__HOW TO COMPLETE THIS TASK__:
In full and exactly, please return the records, but keep out the pictures.

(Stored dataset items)

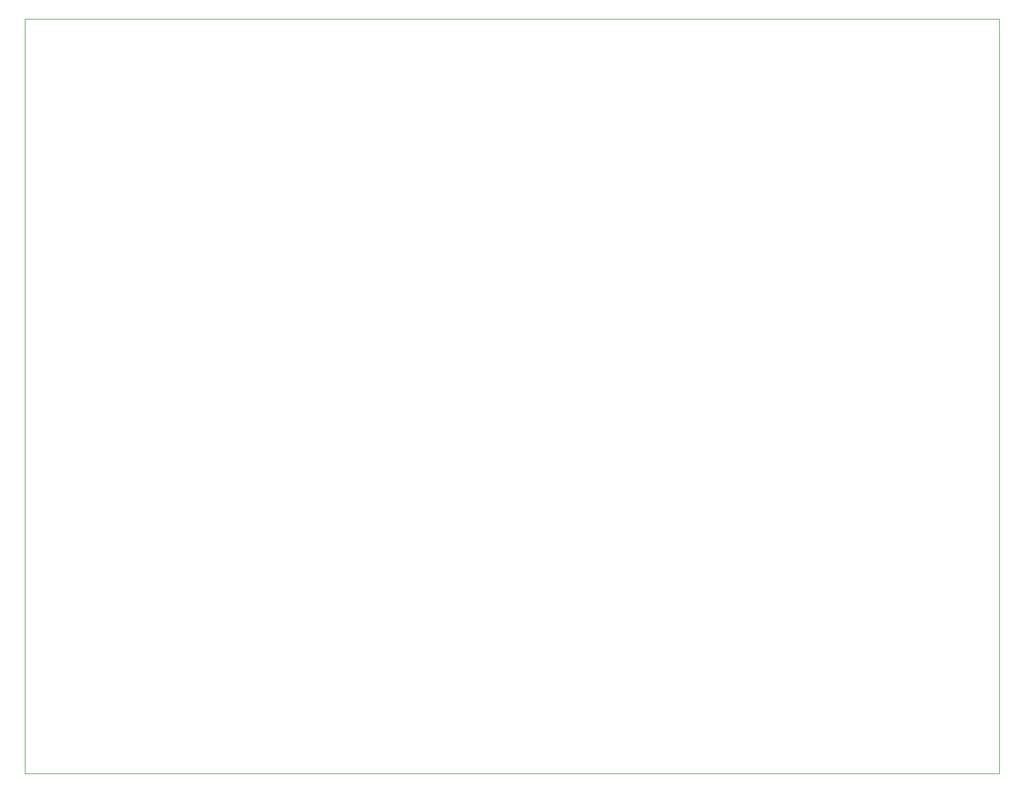
<source format=gm1>
%TF.GenerationSoftware,KiCad,Pcbnew,7.0.8*%
%TF.CreationDate,2024-02-25T18:23:33-05:00*%
%TF.ProjectId,lichen-freddie-board,6c696368-656e-42d6-9672-65646469652d,1.0*%
%TF.SameCoordinates,Original*%
%TF.FileFunction,Profile,NP*%
%FSLAX46Y46*%
G04 Gerber Fmt 4.6, Leading zero omitted, Abs format (unit mm)*
G04 Created by KiCad (PCBNEW 7.0.8) date 2024-02-25 18:23:33*
%MOMM*%
%LPD*%
G01*
G04 APERTURE LIST*
%TA.AperFunction,Profile*%
%ADD10C,0.100000*%
%TD*%
G04 APERTURE END LIST*
D10*
X101250000Y-110250000D02*
X240650000Y-110250000D01*
X240650000Y-218250000D01*
X101250000Y-218250000D01*
X101250000Y-110250000D01*
M02*

</source>
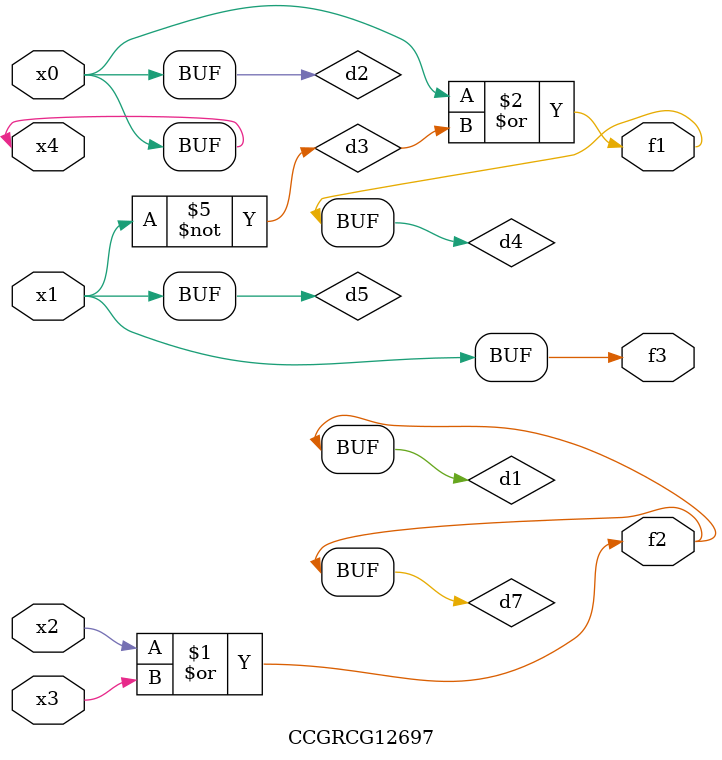
<source format=v>
module CCGRCG12697(
	input x0, x1, x2, x3, x4,
	output f1, f2, f3
);

	wire d1, d2, d3, d4, d5, d6, d7;

	or (d1, x2, x3);
	buf (d2, x0, x4);
	not (d3, x1);
	or (d4, d2, d3);
	not (d5, d3);
	nand (d6, d1, d3);
	or (d7, d1);
	assign f1 = d4;
	assign f2 = d7;
	assign f3 = d5;
endmodule

</source>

__EXERCISE OUTPUT__:
<source format=gm1>
%TF.GenerationSoftware,KiCad,Pcbnew,7.0.8*%
%TF.CreationDate,2024-02-25T18:23:33-05:00*%
%TF.ProjectId,lichen-freddie-board,6c696368-656e-42d6-9672-65646469652d,1.0*%
%TF.SameCoordinates,Original*%
%TF.FileFunction,Profile,NP*%
%FSLAX46Y46*%
G04 Gerber Fmt 4.6, Leading zero omitted, Abs format (unit mm)*
G04 Created by KiCad (PCBNEW 7.0.8) date 2024-02-25 18:23:33*
%MOMM*%
%LPD*%
G01*
G04 APERTURE LIST*
%TA.AperFunction,Profile*%
%ADD10C,0.100000*%
%TD*%
G04 APERTURE END LIST*
D10*
X101250000Y-110250000D02*
X240650000Y-110250000D01*
X240650000Y-218250000D01*
X101250000Y-218250000D01*
X101250000Y-110250000D01*
M02*

</source>
<source format=v>
module CCGRCG12697(
	input x0, x1, x2, x3, x4,
	output f1, f2, f3
);

	wire d1, d2, d3, d4, d5, d6, d7;

	or (d1, x2, x3);
	buf (d2, x0, x4);
	not (d3, x1);
	or (d4, d2, d3);
	not (d5, d3);
	nand (d6, d1, d3);
	or (d7, d1);
	assign f1 = d4;
	assign f2 = d7;
	assign f3 = d5;
endmodule

</source>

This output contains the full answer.